Adult Indications and Dosage
FDA-Labeled Indications and Dosage (Adult)
Pulmonary Arterial Hypertension
- OPSUMIT® is an endothelin receptor antagonist (ERA) indicated for the treatment of pulmonary arterial hypertension (PAH, WHO Group I) to delay disease progression. Disease progression included: death, initiation of intravenous (IV) or subcutaneous prostanoids, or clinical worsening of PAH (decreased 6-minute walk distance, worsened PAH symptoms and need for additional PAH treatment). OPSUMIT also reduced hospitalization for PAH.
- Effectiveness was established in a long-term study in PAH patients with predominantly WHO Functional Class II-III symptoms treated for an average of 2 years. Patients were treated with OPSUMIT monotherapy or in combination with phosphodiesterase-5 inhibitors or inhaled prostanoids. Patients had idiopathic and heritable PAH (57%), PAH caused by connective tissue disorders (31%), and PAH caused by congenital heart disease with repaired shunts (8%).
- Dosing Information
- The recommended dosage of OPSUMIT is 10 mg once daily for oral administration. Doses higher than 10 mg once daily have not been studied in patients with PAH and are not recommended.
- Initiate treatment with OPSUMIT in females of reproductive potential only after a negative pregnancy test. Obtain monthly pregnancy test during treatment.
Off-Label Use and Dosage (Adult)
Guideline-Supported Use
There is limited information regarding Off-Label Guideline-Supported Use of Macitentan in adult patients.
Non–Guideline-Supported Use
There is limited information regarding Off-Label Non–Guideline-Supported Use of Macitentan in adult patients.
Pediatric Indications and Dosage
FDA-Labeled Indications and Dosage (Pediatric)
There is limited information regarding FDA-Labeled Use of Macitentan in pediatric patients.
Off-Label Use and Dosage (Pediatric)
Guideline-Supported Use
- The safety and efficacy of OPSUMIT in children have not been established.
Non–Guideline-Supported Use
There is limited information regarding Off-Label Non–Guideline-Supported Use of Macitentan in pediatric patients.
Contraindications
- Pregnancy
- OPSUMIT may cause fetal harm when administered to a pregnant woman. OPSUMIT is contraindicated in females who are pregnant. OPSUMIT was consistently shown to have teratogenic effects when administered to animals.
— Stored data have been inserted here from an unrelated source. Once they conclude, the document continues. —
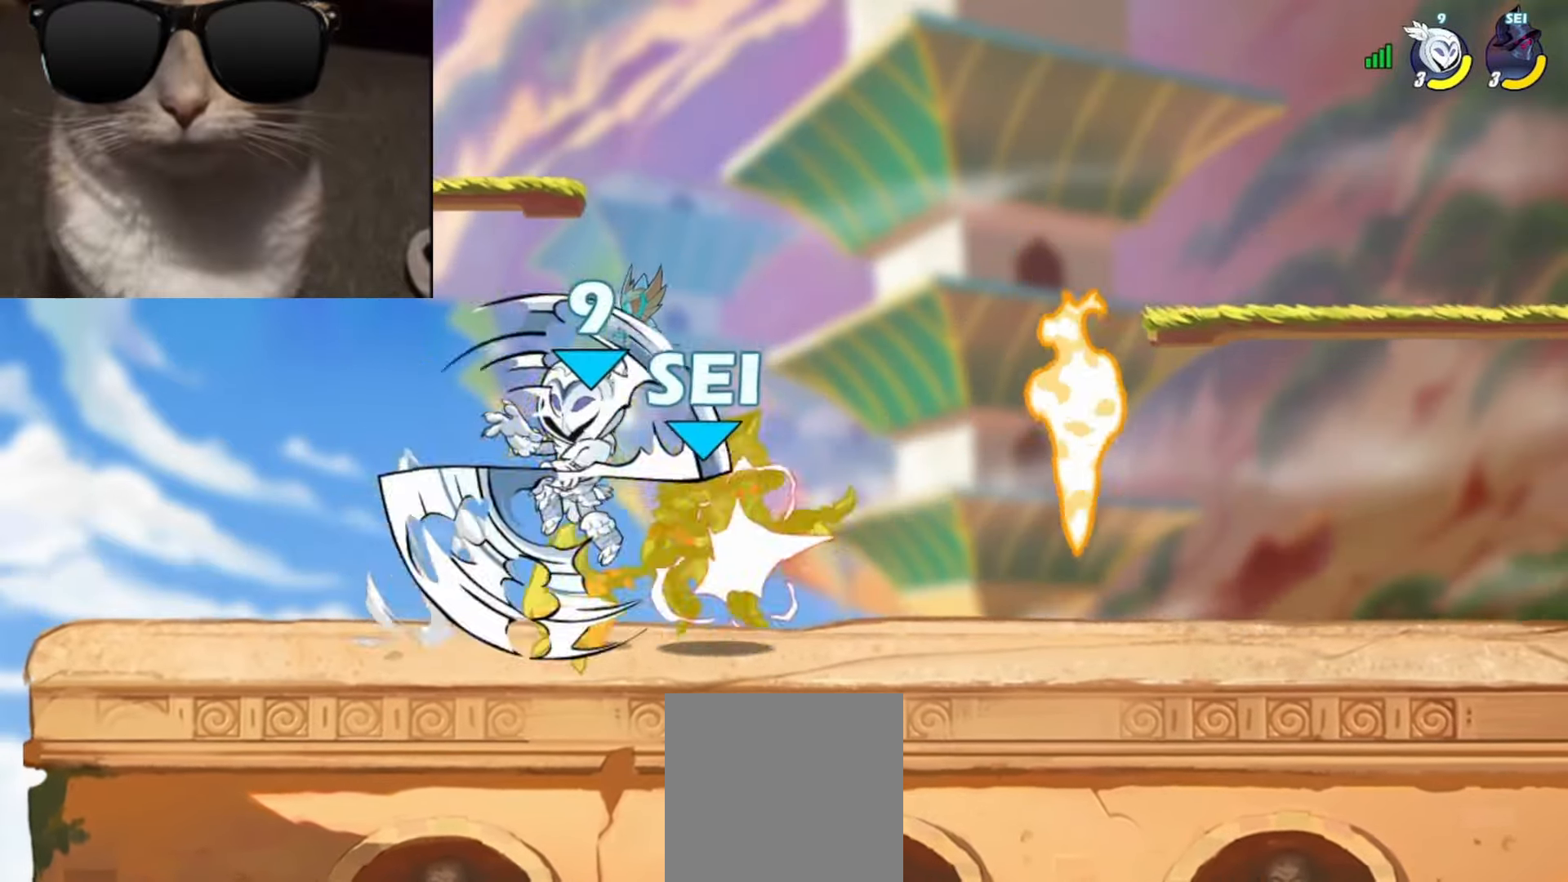
{"buttons": [], "left_stick": "down-right", "events": [[67, "left_stick", "right"], [417, "left_stick", "down-right"]]}
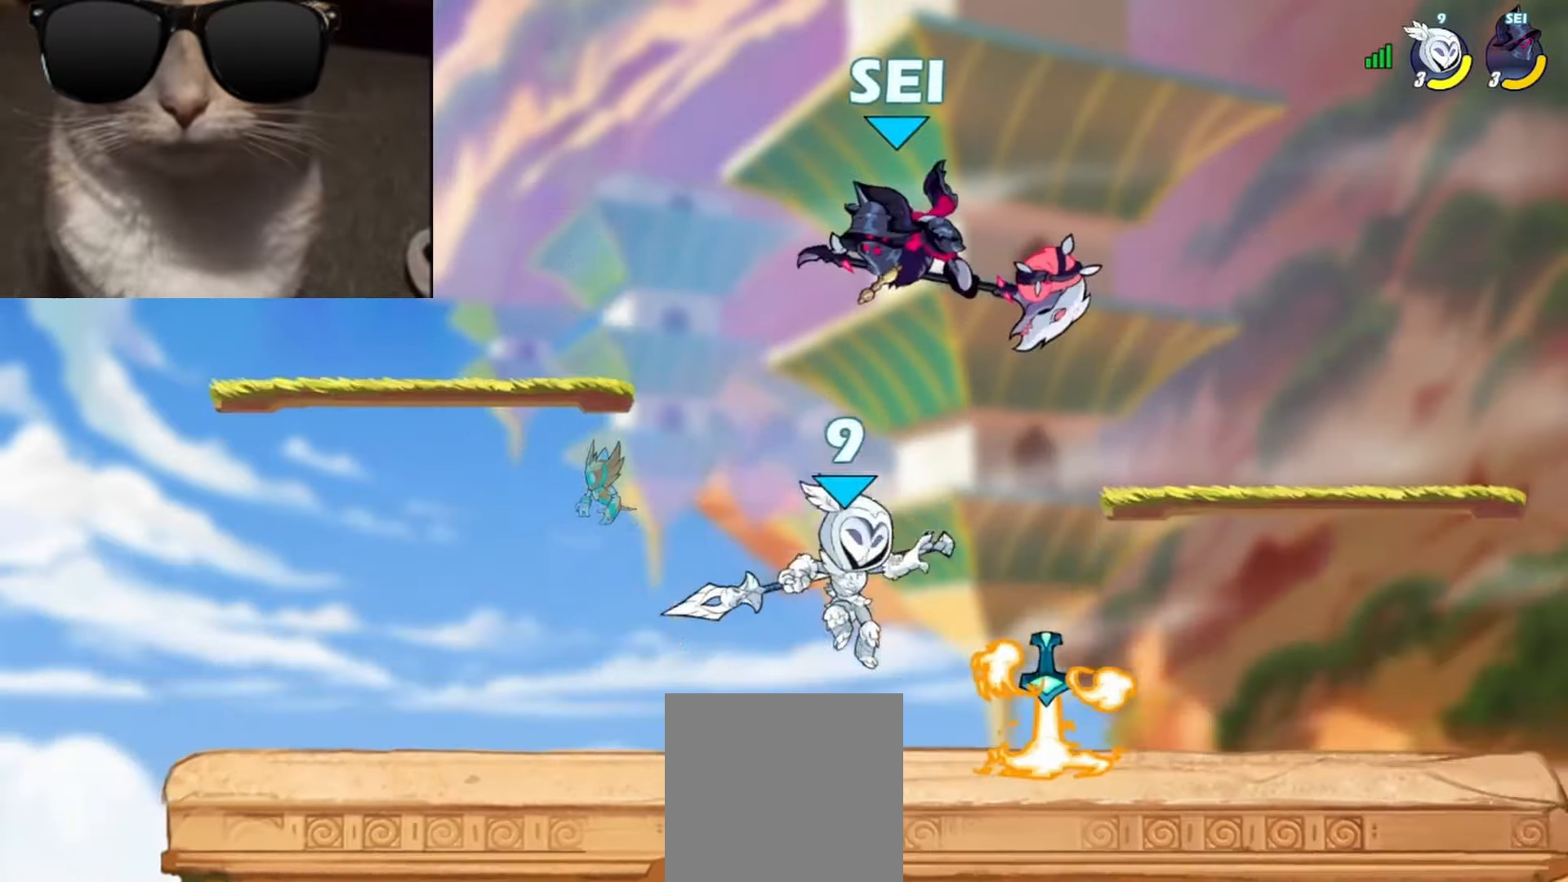
{"buttons": [], "left_stick": "left", "events": [[117, "left_stick", "down-left"], [167, "R1", "down"], [233, "R1", "up"], [250, "left_stick", "right"], [300, "R1", "down"], [367, "R1", "up"], [467, "left_stick", "left"]]}
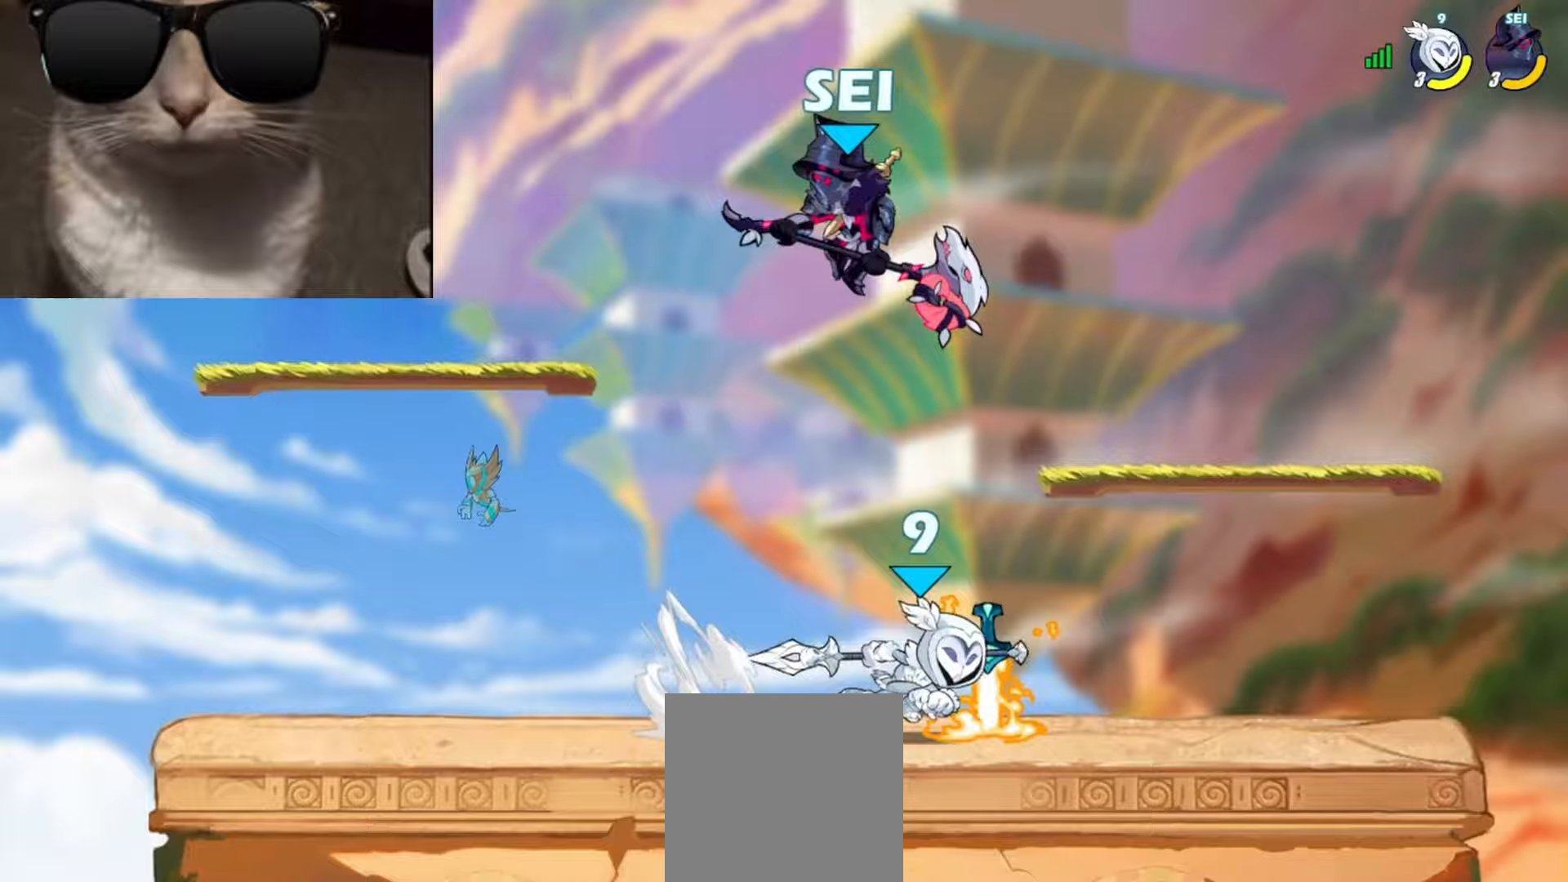
{"buttons": [], "left_stick": "left", "events": [[67, "A", "down"], [150, "A", "up"], [167, "Y", "down"], [167, "left_stick", "up"], [267, "Y", "up"], [317, "left_stick", "left"]]}
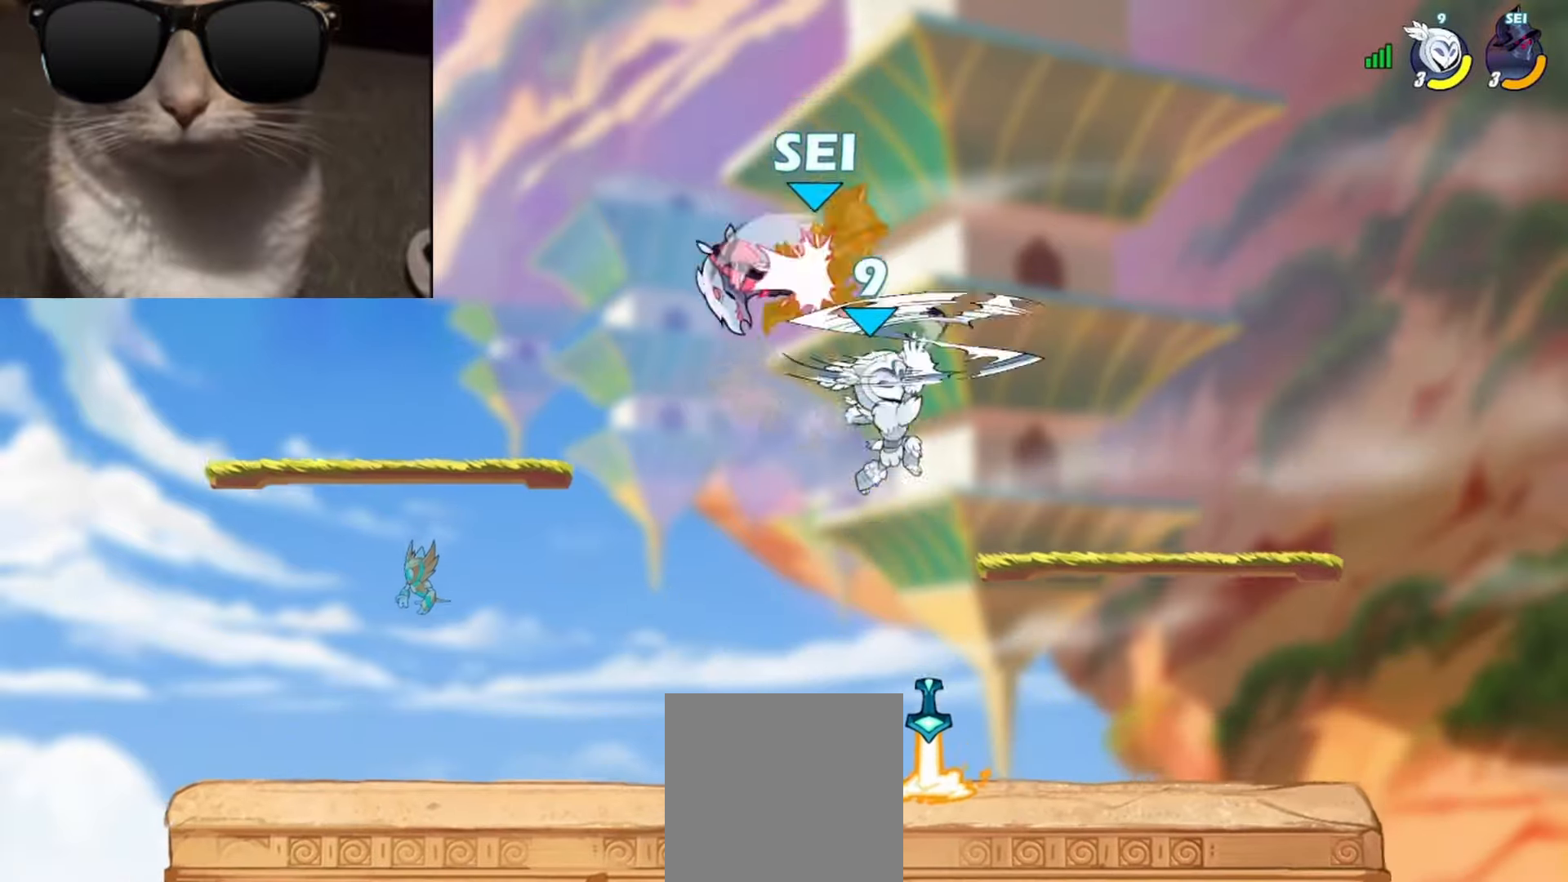
{"buttons": ["X", "R1"], "left_stick": "up-left", "events": [[400, "left_stick", "up-right"], [417, "R1", "down"], [483, "X", "down"], [483, "left_stick", "up-left"]]}
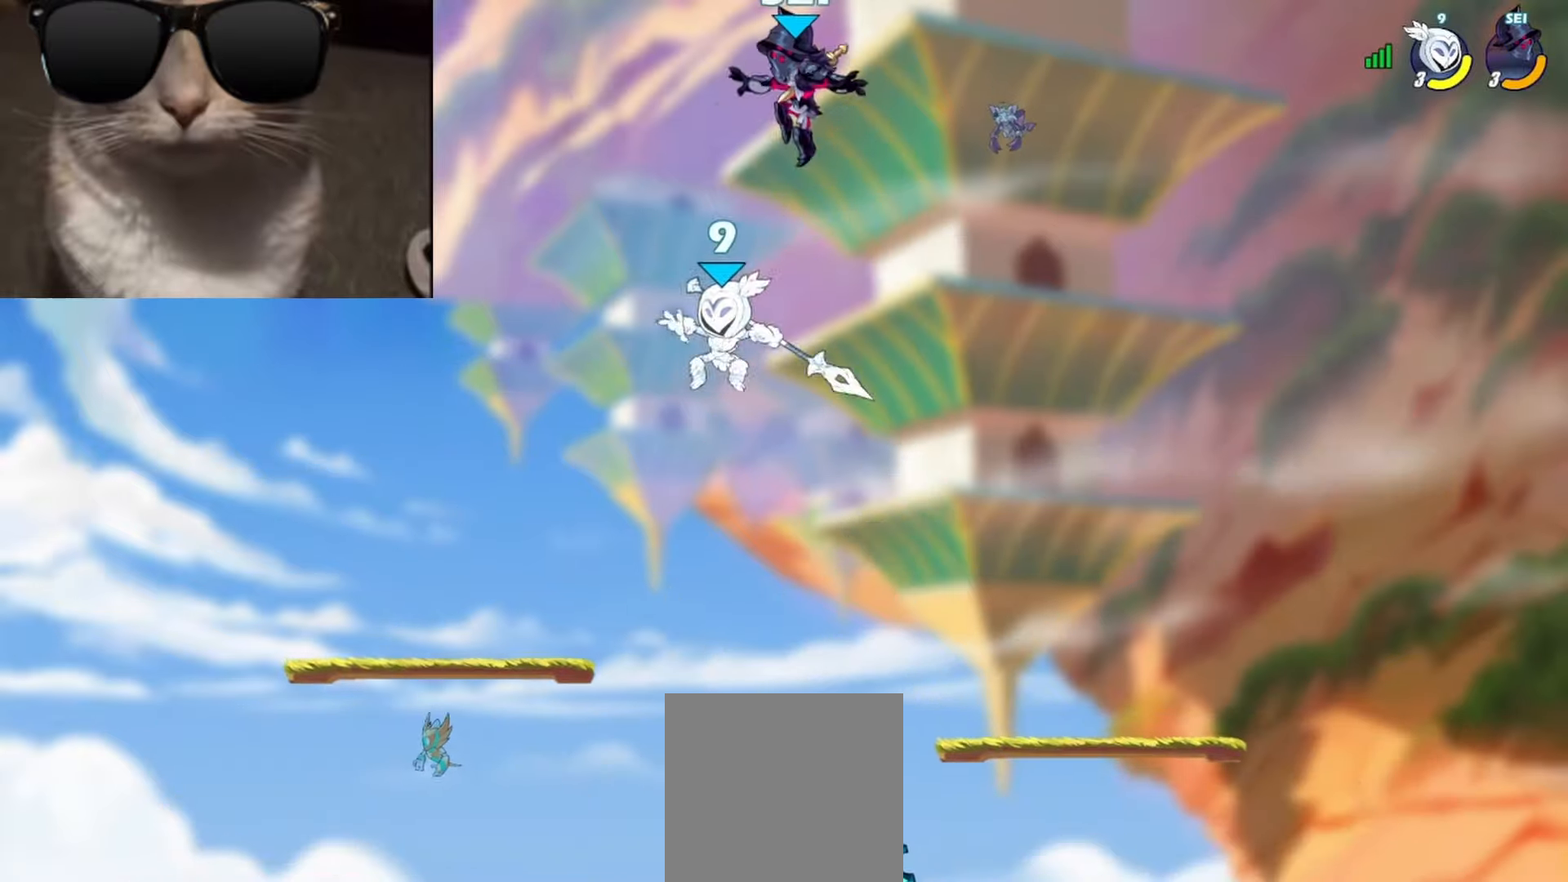
{"buttons": [], "left_stick": "center", "events": [[50, "R1", "up"], [67, "X", "up"], [133, "X", "down"], [167, "left_stick", "left"], [200, "X", "up"], [500, "left_stick", "center"]]}
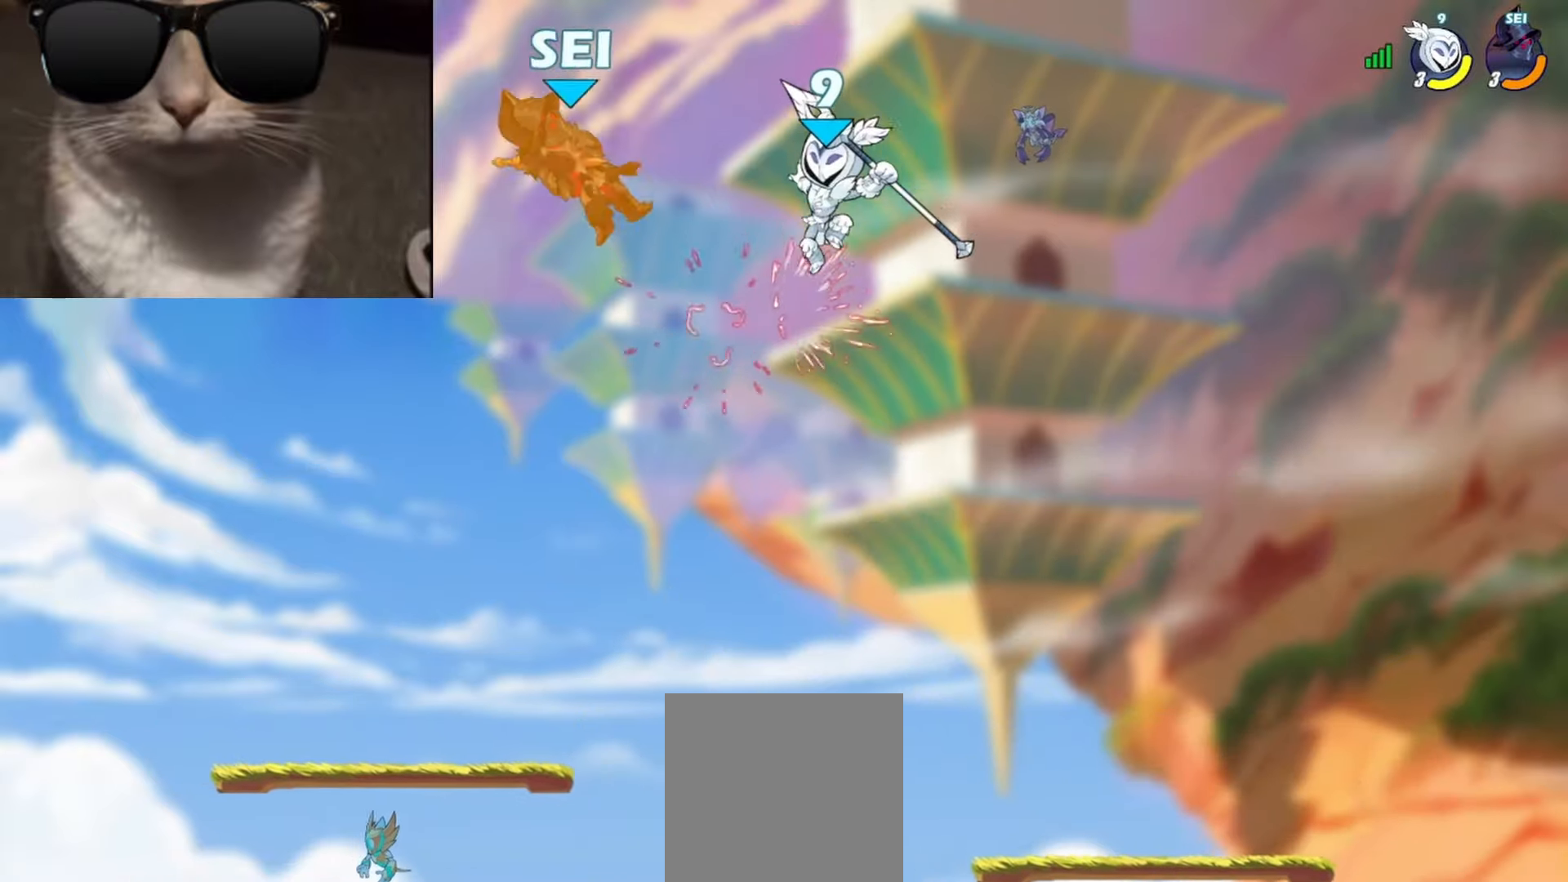
{"buttons": [], "left_stick": "right", "events": [[117, "left_stick", "left"], [167, "R1", "down"], [200, "L3", "down"], [250, "R1", "up"], [283, "X", "down"], [333, "L3", "up"], [400, "X", "up"], [433, "left_stick", "right"]]}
If OPSUMIT is used during pregnancy, apprise the patient of the potential hazard to a fetus.
Warnings
|
WARNING: EMBRYO-FETAL TOXICITY
See full prescribing information for complete Boxed Warning.
* Do not administer OPSUMIT to a pregnant female because it may cause fetal harm.
|
- Embryo-fetal Toxicity
- OPSUMIT may cause fetal harm when administered during pregnancy and is contraindicated for use in females who are pregnant. In females of reproductive potential, exclude pregnancy prior to initiation of therapy, ensure use of acceptable contraceptive methods and obtain monthly pregnancy tests.
- OPSUMIT is available for females through the OPSUMIT REMS Program, a restricted distribution program.
- OPSUMIT REMS Program
- For all females, OPSUMIT is available only through a restricted program called the OPSUMIT REMS Program, because of the risk of embryo-fetal toxicity.
- Notable requirements of the OPSUMIT REMS Program include the following:
- Prescribers must be certified with the program by enrolling and completing training.
- All females, regardless of reproductive potential, must enroll in the OPSUMIT REMS Program prior to initiating OPSUMIT. Male patients are not enrolled in the REMS.
- Females of reproductive potential must comply with the pregnancy testing and contraception requirements.
- Pharmacies must be certified with the program and must only dispense to patients who are authorized to receive OPSUMIT.
- Further information is available at www.OPSUMITREMS.com or 1-866-228-3546. Information on OPSUMIT certified pharmacies or wholesale distributors is available through Actelion Pathways at 1-866-228-3546.
- Hepatotoxicity
- Other ERAs have caused elevations of aminotransferases, hepatotoxicity, and liver failure. The incidence of elevated aminotransferases in the study of OPSUMIT in PAH is shown in Table 1.
This image is provided by the National Library of Medicine.
- In the placebo-controlled study of OPSUMIT, discontinuations for hepatic adverse events were 3.3% in the OPSUMIT 10 mg group vs. 1.6% for placebo. Obtain liver enzyme tests prior to initiation of OPSUMIT and repeat during treatment as clinically indicated.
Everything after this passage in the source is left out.